> _Text segment_:
-----

In case we’ve never met, my name is Andrea. I’m Diane’s eldest granddaughter.
Diane had a heck of a time with her health over the last forty years, didn’t she? There’s no question—she was dealt a rough hand. But she also had a heck of a time making the most of those years with family and friends. I bet that if you close your eyes and picture my grandma, you see her smiling or laughing. You probably hear her answering the phone with a cheerful, “Yello,” or eating a late-night bowl of ice cream or popcorn with her eyes rolled back in her head, filled with glee; or maybe you hear her retelling a story with more animation and gusto than Lucille Ball, or maybe she’s beaming happily at her great-grandkids as they run around her living room. Time and time again, as years went on and her body continued to fail her in new and miserable ways, I think we can all agree that her shining personality remained intact. Diane was always still Diane.

-----

> _The data_:

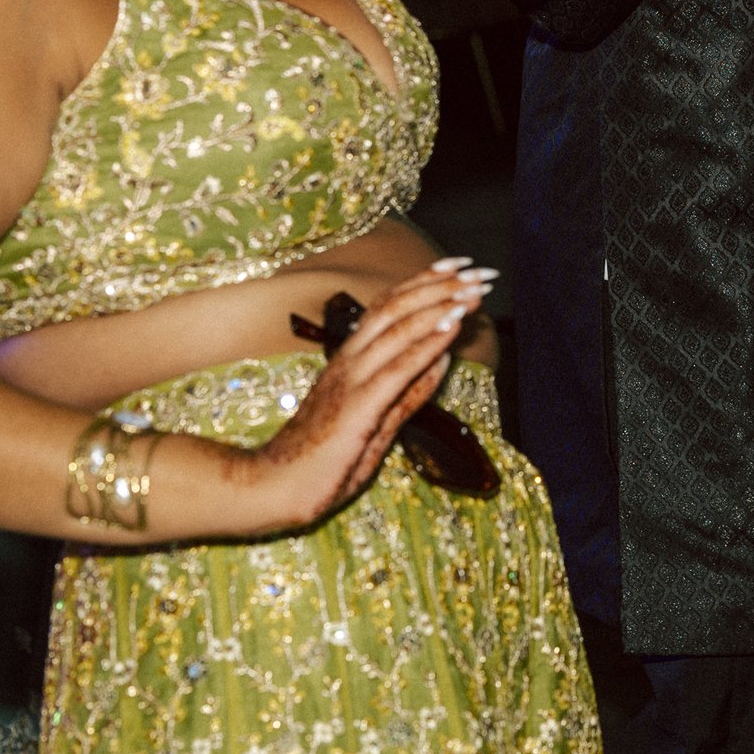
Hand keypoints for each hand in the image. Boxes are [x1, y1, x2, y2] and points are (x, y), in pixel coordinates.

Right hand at [238, 258, 489, 533]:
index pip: (388, 307)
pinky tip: (451, 328)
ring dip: (439, 307)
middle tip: (477, 272)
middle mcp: (348, 361)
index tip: (457, 266)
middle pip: (396, 308)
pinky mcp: (356, 408)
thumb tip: (443, 359)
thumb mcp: (378, 421)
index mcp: (349, 359)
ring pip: (397, 330)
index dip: (423, 282)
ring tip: (471, 292)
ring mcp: (349, 381)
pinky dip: (426, 345)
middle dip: (439, 287)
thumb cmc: (323, 459)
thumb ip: (409, 392)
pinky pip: (396, 369)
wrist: (277, 487)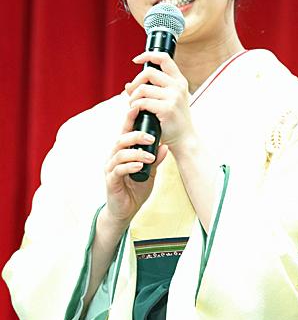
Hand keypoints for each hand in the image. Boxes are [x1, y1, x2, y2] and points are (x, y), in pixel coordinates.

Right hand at [102, 104, 167, 234]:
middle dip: (136, 136)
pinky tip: (140, 167)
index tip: (138, 108)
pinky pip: (118, 170)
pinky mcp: (110, 180)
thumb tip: (165, 146)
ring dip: (136, 153)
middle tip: (151, 138)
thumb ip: (156, 160)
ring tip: (150, 157)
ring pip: (119, 153)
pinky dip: (130, 166)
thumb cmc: (135, 189)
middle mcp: (114, 157)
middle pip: (121, 139)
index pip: (125, 132)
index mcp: (124, 151)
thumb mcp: (150, 172)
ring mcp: (111, 168)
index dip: (130, 119)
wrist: (125, 211)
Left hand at [126, 51, 194, 152]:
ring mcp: (173, 97)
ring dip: (133, 97)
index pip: (164, 59)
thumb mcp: (167, 100)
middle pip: (149, 73)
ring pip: (143, 89)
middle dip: (136, 82)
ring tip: (133, 105)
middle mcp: (178, 86)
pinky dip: (135, 106)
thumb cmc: (173, 120)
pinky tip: (137, 111)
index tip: (136, 60)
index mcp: (179, 81)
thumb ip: (150, 89)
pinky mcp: (167, 109)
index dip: (148, 55)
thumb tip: (127, 85)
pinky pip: (143, 102)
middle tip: (131, 93)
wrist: (184, 138)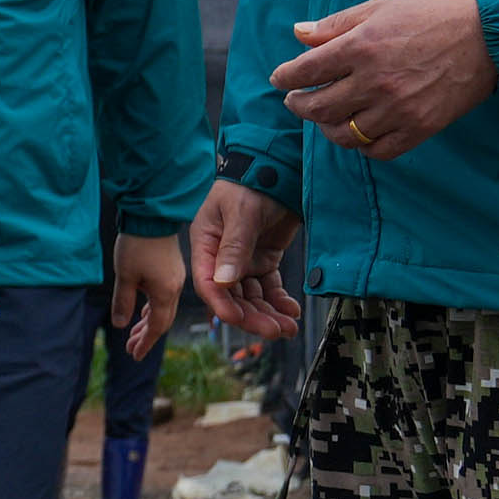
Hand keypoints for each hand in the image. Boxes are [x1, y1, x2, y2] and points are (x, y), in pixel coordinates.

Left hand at [101, 230, 188, 356]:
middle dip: (146, 336)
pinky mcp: (171, 269)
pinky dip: (153, 308)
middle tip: (131, 350)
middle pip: (162, 320)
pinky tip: (143, 312)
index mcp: (165, 292)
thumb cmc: (137, 244)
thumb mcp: (125, 276)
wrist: (151, 215)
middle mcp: (175, 288)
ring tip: (134, 335)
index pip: (156, 326)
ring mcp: (174, 278)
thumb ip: (123, 302)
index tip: (135, 355)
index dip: (145, 343)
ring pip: (163, 309)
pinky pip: (164, 296)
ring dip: (148, 323)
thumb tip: (121, 325)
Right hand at [189, 178, 304, 344]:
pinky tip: (291, 309)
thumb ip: (234, 247)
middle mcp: (221, 257)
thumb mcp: (241, 213)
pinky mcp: (263, 259)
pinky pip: (270, 286)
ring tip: (288, 326)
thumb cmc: (251, 183)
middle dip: (253, 316)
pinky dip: (279, 299)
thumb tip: (224, 281)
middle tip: (274, 330)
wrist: (277, 167)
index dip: (222, 305)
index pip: (209, 283)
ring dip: (268, 313)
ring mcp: (243, 260)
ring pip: (252, 296)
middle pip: (233, 296)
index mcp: (206, 245)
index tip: (238, 320)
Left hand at [269, 0, 491, 159]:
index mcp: (361, 47)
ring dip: (328, 128)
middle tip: (297, 100)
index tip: (280, 78)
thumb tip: (299, 33)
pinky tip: (360, 132)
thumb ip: (337, 24)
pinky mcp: (420, 128)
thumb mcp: (382, 6)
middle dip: (299, 105)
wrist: (490, 34)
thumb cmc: (435, 12)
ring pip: (344, 134)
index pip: (306, 71)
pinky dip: (363, 145)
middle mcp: (375, 82)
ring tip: (327, 117)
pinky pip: (378, 150)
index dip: (285, 76)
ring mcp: (397, 110)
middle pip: (318, 108)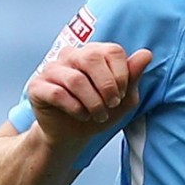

-----

> _To do_: Repeat the tribute to Diane above word for word, from "Diane had a" to "always still Diane.".

> _Result of the task_:
Diane had a heck of a time with her health over the last forty years, didn’t she? There’s no question—she was dealt a rough hand. But she also had a heck of a time making the most of those years with family and friends. I bet that if you close your eyes and picture my grandma, you see her smiling or laughing. You probably hear her answering the phone with a cheerful, “Yello,” or eating a late-night bowl of ice cream or popcorn with her eyes rolled back in her head, filled with glee; or maybe you hear her retelling a story with more animation and gusto than Lucille Ball, or maybe she’s beaming happily at her great-grandkids as they run around her living room. Time and time again, as years went on and her body continued to fail her in new and miserable ways, I think we can all agree that her shining personality remained intact. Diane was always still Diane.